Parlamentarem criticam mudanças no regime jurídico dos servidores.

Relator da PEC 32/2020, Arthur Maia (DEM-BA).  - Agência Câmara

Relator da PEC 32/2020, Arthur Maia (DEM-BA). – Agência Câmara

Em audiência pública realizada ontem, 13/7, a Comissão Especial da PEC 32/2020, da reforma administrativa, discutiu sobre as atuais regras de estabilidade no serviço público e as novas normas sobre o tema no texto da proposta. Se aprovada, a PEC restringiria a estabilidade às carreiras típicas de Estado e, posteriormente, uma lei complementar definiria quais servidores se enquadrariam nessa categoria.

A proposta define cinco tipos de vínculos: vínculo de experiência, por prazo determinado ou indeterminado, cargo típico de Estado e de liderança ou assessoramento, ou seja, apenas um deles teria garantia de estabilidade no cargo após três anos.

Os representantes dos servidores fizeram críticas à proposta e enfatizaram a falta de efetividades das novas normas propostas para a solução dos problemas do país apresentadas pelo governo. “A PEC 32, da forma como está proposta, não resolve nenhum dos problemas que estamos vivenciando hoje e muito menos nenhum dos problemas estruturais do Estado brasileiro. Eu diria mais: tende a piorar e até mesmo criar problemas mais graves para o futuro. Trata-se de uma peça de péssima técnica legislativa, na qual há ausência completa de diagnósticos e de fundamentação empírica, teórica e histórica acerca das proposições que contém”, argumentou o presidente do sindicato do IPEA, José Celso Pereira Cardoso Júnior.

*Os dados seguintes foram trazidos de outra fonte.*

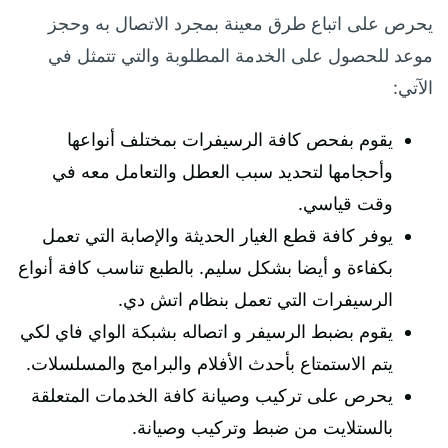
يحرص على اتباع طرق معينة بمجرد الاتصال به وحجز
موعد للحصول على الخدمة المطلوبة والتي تتمثل في
الآتي:
يقوم بفحص كافة الرسيفرات بمختلف أنواعها
وأحجامها لتحديد سبب العطل والتعامل معه في
وقت قياسي.
يوفر كافة قطع الغيار الحديثة والإصابة التي تعمل
بكفاءة و أيضا بشكل سليم. بالطبع تناسب كافة أنواع
الرسيفرات التي تعمل بنظام اتش دي.
يقوم بضبط الرسيفر و اتصاله بشبكة الواي فاي لكي
يتم الاستمتاع بأحدث الأفلام والبرامج والمسلسلات.
يحرص على تركيب وصيانة كافة الخدمات المتعلقة
بالستلايت من ضبط وتركيب وصيانة.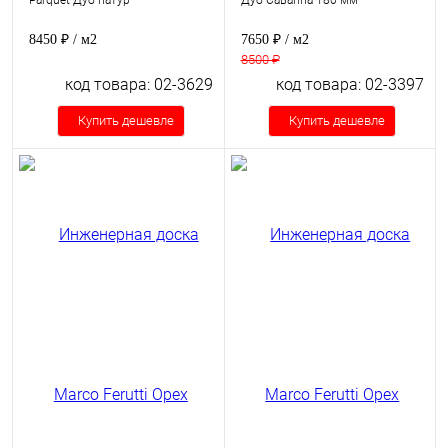
Parquet Дуб натур
Дуб Саванна 180 мм
8450 ₽
/ м2
7650 ₽
/ м2
8500 ₽
код товара: 02-3629
код товара: 02-3397
Купить дешевле
Купить дешевле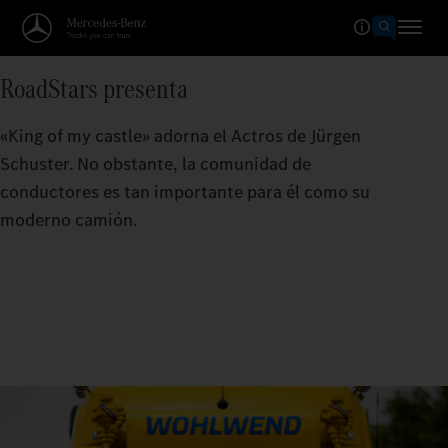
RoadStars presenta
«King of my castle» adorna el Actros de Jürgen
Schuster. No obstante, la comunidad de
conductores es tan importante para él como su
moderno camión.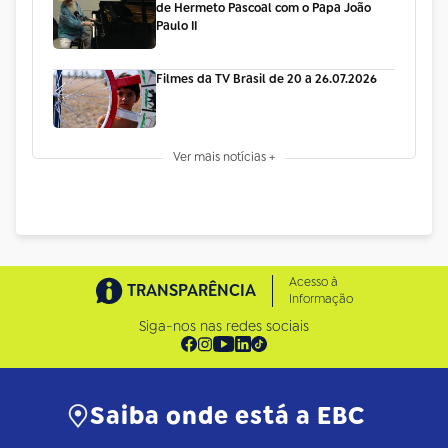
de Hermeto Pascoal com o Papa João
Paulo II
Filmes da TV Brasil de 20 a 26.07.2026
Ver mais notícias +
Acesso à
TRANSPARÊNCIA
Informação
Siga-nos nas redes sociais
Saiba onde está a EBC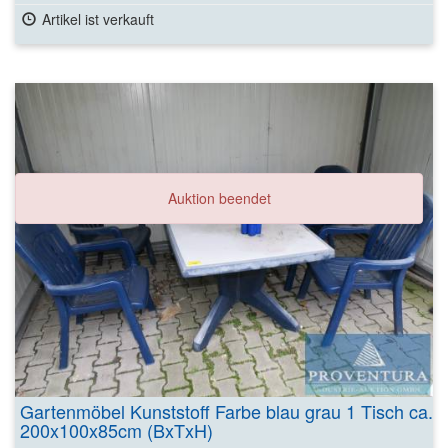
Artikel ist verkauft
Auktion beendet
Gartenmöbel Kunststoff Farbe blau grau 1 Tisch ca.
200x100x85cm (BxTxH)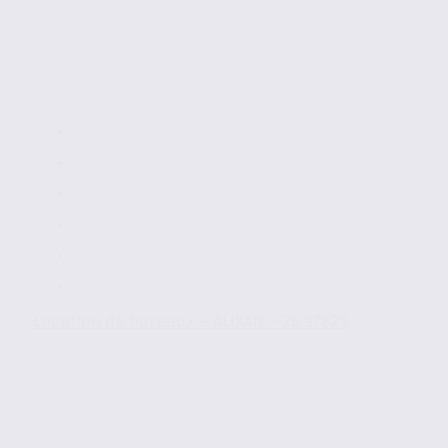
Location de bureaux – ALIXAN – 26.97829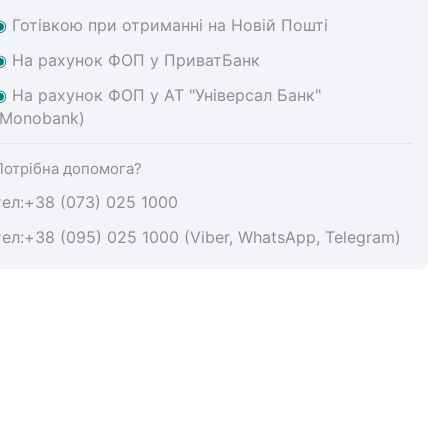
◉
Готівкою при отриманні на Новій Пошті
◉
На
рахунок ФОП у ПриватБанк
◉
На
рахунок ФОП у АТ "Універсал Банк"
(Monobank)
Потрібна допомога?
тел:+38 (073) 025 1000
тел:+38 (095) 025 1000 (Viber, WhatsApp, Telegram)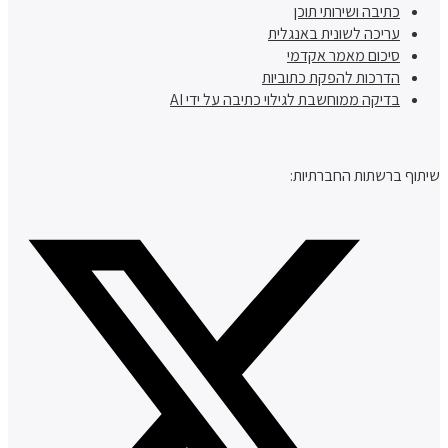
כתיבה ושירותי תוכן
עריכה לשונית באנגלית
סיכום מאמר אקדמי
הדרכות להפקת כתוביות
בדיקה ממוחשבת לגילוי כתיבה על ידי AI
שיתוף ברשתות החברתיות: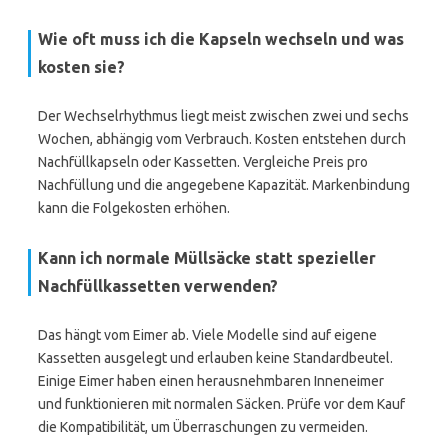
Wie oft muss ich die Kapseln wechseln und was
kosten sie?
Der Wechselrhythmus liegt meist zwischen zwei und sechs
Wochen, abhängig vom Verbrauch. Kosten entstehen durch
Nachfüllkapseln oder Kassetten. Vergleiche Preis pro
Nachfüllung und die angegebene Kapazität. Markenbindung
kann die Folgekosten erhöhen.
Kann ich normale Müllsäcke statt spezieller
Nachfüllkassetten verwenden?
Das hängt vom Eimer ab. Viele Modelle sind auf eigene
Kassetten ausgelegt und erlauben keine Standardbeutel.
Einige Eimer haben einen herausnehmbaren Inneneimer
und funktionieren mit normalen Säcken. Prüfe vor dem Kauf
die Kompatibilität, um Überraschungen zu vermeiden.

A deputada Erika Kokay (PT-DF), destacou o papel do Estado e os prejuízos da proposta para a sociedade. “Nós estamos vivenciando um momento em que o Governo busca se apropriar do Estado. Há várias experiências nesse sentido e várias expressões dessa intenção de se apropriar do Estado, muitas vezes para que ele exerça uma função que responde aos seus interesses e não ao interesse, inclusive precípuo, dos órgãos que foram construídos por este País. Portanto, nós estamos vivenciando uma deformação do Estado no que está previsto na Constituição Brasileira, como o Estado de proteção social com seus princípios fundantes, tendo a dignidade humana como um dos princípios fundantes que vai tecer toda a construção da Constituição de 1988”, disse a parlamentar.

Para o deputado Rogério Correia (PT-MG), a proposta não traz nenhum benefício para a população. “Não melhora, desmancha o serviço público”, afirmou, ainda, que as mudanças dos vínculos trabalhistas serão “completamente precários” e intitulou a proposta de “deforma administrativa”.

A PEC 32/2020 recebeu 61 emendas e a votação do parecer deverá ser feita em oito sessões de debates na Comissão Especial.